First, relational bullying. When you hear the word “relation,” what’s the first word you think about? It’s probably “relationship,” right? So, “relationship bullying,” what’s that supposed to mean? It’s exactly what you’d think. Possibly, I don’t know how your brain works. But relational bullying is when a friend or simply just a peer of someone bullies them. It’s not always noticeable at first – relational bullying is doing things like spreading rumors, gossiping, humiliating, and excluding. Children get excluded from games all the time, but a lot of the time, it’s not exactly bullying. You just have to watch out for how actions are being evoked.
Second, prejudicial bullying. If you know what prejudicial means, this phrase quite literally means “harmful bullying.” And yes, all bullying is harmful. But in prejudicial bullying specifically, bullies target peoples’ gender, race, religion, sexual orientation, and disabilities in any way.
According to an anonymous survey that I sent out to both my friends and more-or-less random people, 40% of takers reported being prejudicially bullied, and 10% reported being relationally bullied.
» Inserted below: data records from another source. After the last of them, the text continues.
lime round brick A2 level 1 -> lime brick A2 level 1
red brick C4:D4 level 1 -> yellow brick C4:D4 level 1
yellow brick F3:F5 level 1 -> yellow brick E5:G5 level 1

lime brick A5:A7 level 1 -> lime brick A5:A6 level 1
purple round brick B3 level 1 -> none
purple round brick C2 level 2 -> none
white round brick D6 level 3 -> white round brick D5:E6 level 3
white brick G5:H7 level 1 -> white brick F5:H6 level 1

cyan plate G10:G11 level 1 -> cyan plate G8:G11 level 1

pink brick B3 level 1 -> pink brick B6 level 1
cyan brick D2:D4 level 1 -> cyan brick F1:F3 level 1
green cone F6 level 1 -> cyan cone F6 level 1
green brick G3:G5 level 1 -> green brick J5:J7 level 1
And of these people, almost all of them were a part of the LGBTQ+ community.
There’s something threatening that we find about things that are “different,” about things that “aren’t normal.” I think that everyone’s special in their own way, and maybe even a little weird. The good kind of weird, if you know what I mean. Nothing’s really ever normal. But some people don’t think the same way that I do. According to the CDC, victims of bullying are up to 320% more likely to die by suicide. And when schools reopened after the lockdown, teen suicides increased by 12-18% compared to pre-pandemic levels. And even worse, research indicates that cyberbullying is worse than in-person bullying, as with cyberbullying, one could go by an anonymous name and can do practically anything without consequences as the victim(s) don’t know who the person is a lot of the time. And a study by the US National Institute of Health showed that victims of cyberbullying show worse depressive symptoms than other bullying victims.
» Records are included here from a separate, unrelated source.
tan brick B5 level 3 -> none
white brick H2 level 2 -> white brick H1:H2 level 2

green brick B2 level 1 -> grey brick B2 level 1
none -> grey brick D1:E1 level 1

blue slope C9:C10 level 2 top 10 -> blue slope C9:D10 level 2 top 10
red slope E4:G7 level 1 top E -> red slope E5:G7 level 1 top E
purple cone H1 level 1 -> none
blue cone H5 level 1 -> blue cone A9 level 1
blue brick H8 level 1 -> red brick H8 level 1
Any association with bullying is a risk for depression in general. Children who bully others in school actually have an increased rate of depression in school years and afterward. One study found that children who get bullied and do the bullying have an increased risk of depressive disorders later in life. Plus, if depression in middle school and high school isn’t treated, it can follow them into college and even after.
In the US alone, 3 in 5 teens with depression received no mental health treatment. In some states, 3⁄4 of high school students with severe depression did not receive mental health services whatsoever. In addition to this, taking mental health services away from a person too early or before they’re ready can make their mental disorders worse than they were before. Trust me, I’d know. But from more than just personal experiences, if poor mental health doesn’t go treated, people can result in having disabilities, unemployment, substance abuse, homelessness, inappropriate imprisonment, suicide, and poor quality of life in general.
So, how can we stop all of this from happening? If you’re a parent reading this and you have a child or children that are still living at home, check in on them every once in a while. See how they’re doing. Heck, even if they’re not living at home, check up on them anyway. And please, genuinely care. It means so much more than you know.
And if you’re someone who’s not living at home with your parent(s) and/or you aren’t a parent, notice the signs of depression and poor mental health. Treat it before it gets too bad. This goes for anything else as well: research before you make an assumption. Someone can look perfectly fine and still have pretty bad mental health, have a poor living situation at home, anything. I hope you learned something from this. And if you didn’t, or have the unlikely chance of knowing everything that I wrote already, that’s okay too. Either way, this article has to come to a close now. The bell’s ringing, so let’s pack up our bags and move on to the next class.